Carbon Capture and Sequestration
Carbon Capture and Sequestration is the name of a technology, still in development, that is supposed to help us clean up the emissions that come from the burning of coal. It has acquired the status of a myth, the kind that when it's mentioned, thinking ceases.
The basic idea of CCS is this: you capture the carbon dioxide produced by coal burning and sequester it underground, presumably forever. In some cases, the carbon dioxide can serve a useful purpose. For example, oil companies already are injecting CO2 into old wells to squeeze out remaining deposits of crude.
All the technological components for CCS are ready for commercialization. And elected leaders and candidates with any sensible position on global warming, embrace CCS as a vital part of the answer to continued use of coal as an energy source. For example, Obama, who has taken as good, and as typical, a stance as you'll find on the subject:
As president Obama will significantly increase the resources devoted to the commercialization and deployment of low carbon coal technologies. Implementing these technologies as soon as possible is vital to the transition to a clean energy economy and will help other nations dependent on coal reduce their emissions as well. In addition to addressing new facilities, Obama will work to ensure that existing coal facilities are retrofitted with carbon capture and sequestration technology as soon as it is commercially available.
It's a nice position, but how realistic is it, and how much of a solution is CCS, really?
It looks like CCS is too expensive, too slow in coming, and potentially too dangerous to be feasible as a real solution.
Too Expensive
To outfit a new coal plant with CCS will add 20% to 30% to construction costs. Immediately, that jacks up the price of a kilowatt hour of electricity. In addition, it is likely that within a few years, federal law will place a price on carbon, further adding to the kilowatt hour price.

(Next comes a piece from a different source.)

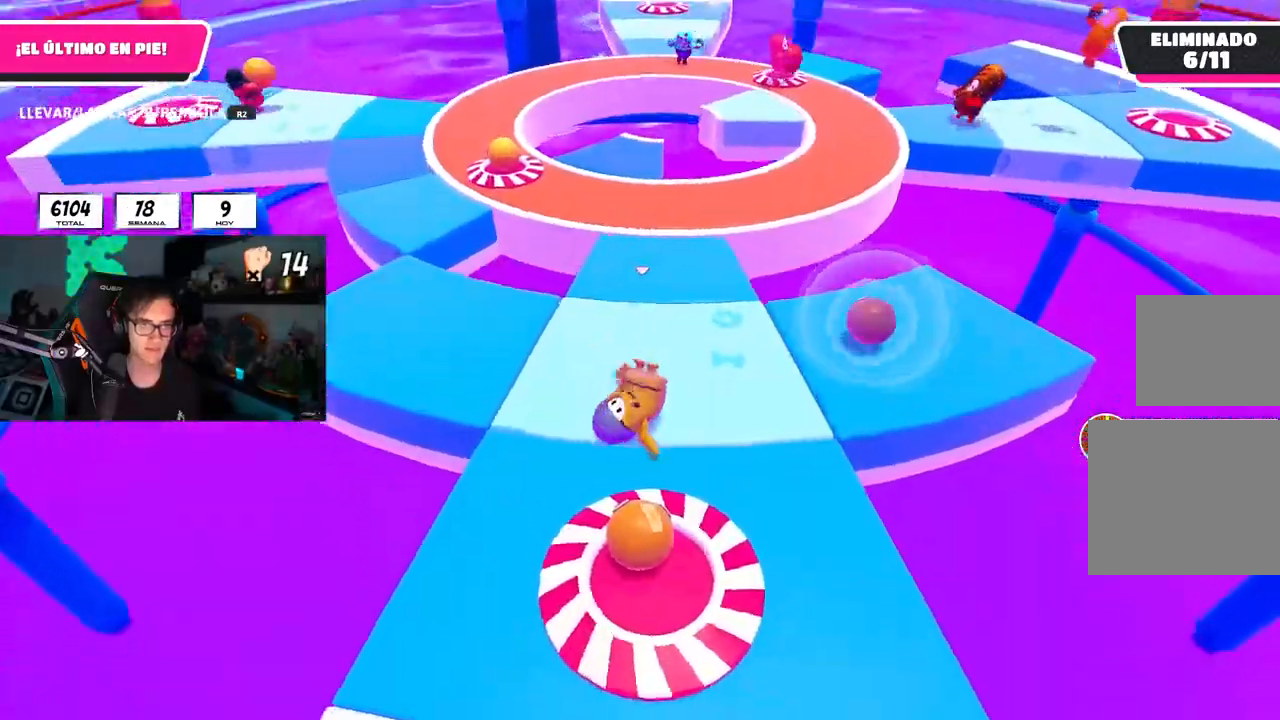
{"buttons": [], "left_stick": "down-left", "right_stick": "up", "events": [[33, "R1", "up"], [50, "right_stick", "up"], [200, "R1", "down"], [200, "left_stick", "center"], [317, "R1", "up"], [333, "L1", "up"], [400, "left_stick", "down-left"]]}
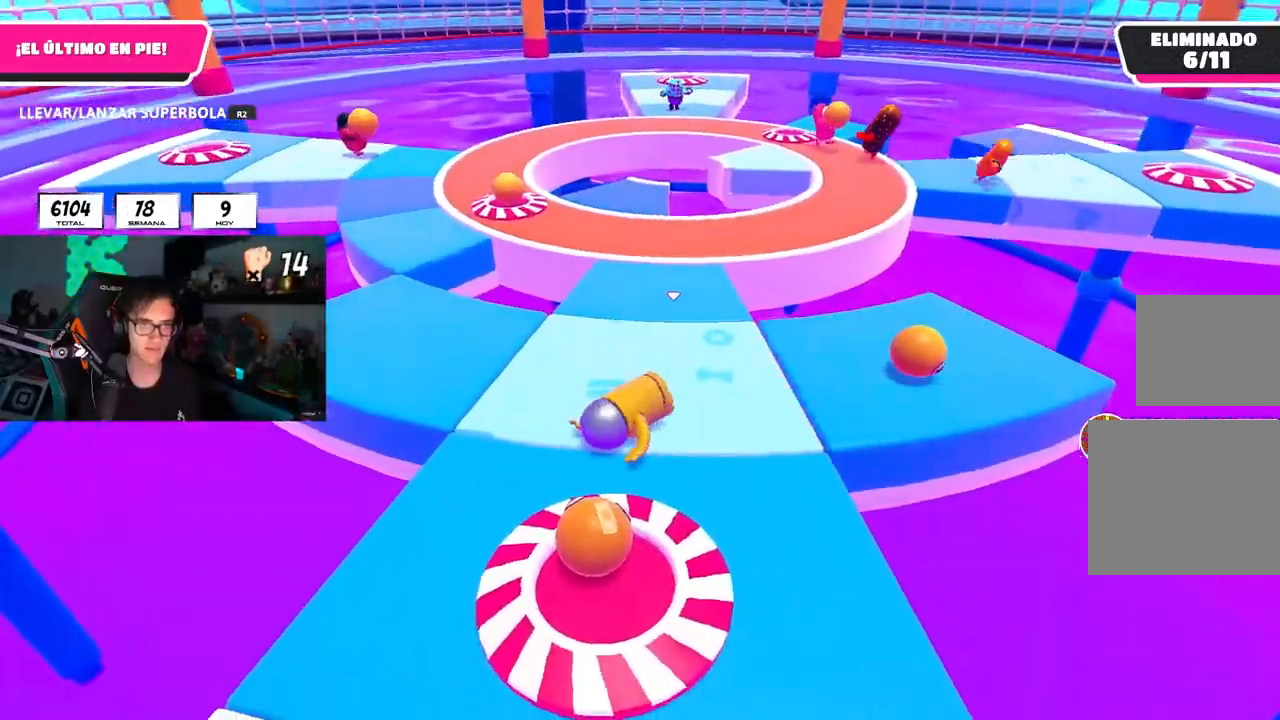
{"buttons": ["L1", "R1"], "left_stick": "left", "right_stick": "center", "events": [[33, "R1", "down"], [50, "L1", "down"], [50, "left_stick", "center"], [100, "left_stick", "down-left"], [100, "right_stick", "center"], [117, "L2", "down"], [167, "L1", "up"], [217, "R1", "up"], [250, "left_stick", "center"], [267, "L1", "down"], [283, "L2", "up"], [367, "R1", "down"], [433, "left_stick", "left"]]}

At the end of the day, electricity from coal will cost about as much, perhaps more, as juice from renewable sources, which have a benefit coal can't offer: zero carbon emissions.
The cost equation gets worse for existing coal plants. Retrofitting with CCS is even more expensive than new construction with CCS. And of the 150 coal plants now being slated to be built in the US, not a single one incorporates CCS technology. Some claim to be "carbon capture ready" but that's about as far as we are. Each of those 150 coal plants, if built, would lock us in for 50 years to the cheap, polluting technology of the 19th century.
Too Slow in Coming
Even though CCS technology has been developed, it has yet to be commercialized. CCS will still require huge federal and private sector investment, and the timeline for making CCS standard on all new coal plants is realistically on the order of 20 years. If we don't solve climate through other means by then, game over.
Potentially Too Dangerous
It's possible for CO2 stored underground to rapidly escape. Anything living in the vicinity would immediately be asphyxiated. In 1986, an eruption of CO2 of volcanic origin killed 1700 villagers and all their cattle in Cameroon. We can sequester carbon only where geology cooperates. How many storage sites, away from population centers and reachable by CO2 pipelines, exist? Further, even if we can avoid catastrophe, there is the danger of slow leaks. We could go to a lot of trouble to get the CO2 underground, and have it end up in the air anyway.
So, when you hear CCS, don't think the acronym that comes trippingly off the tongue is the answer to coal, even though we like to think technology can solve all problems.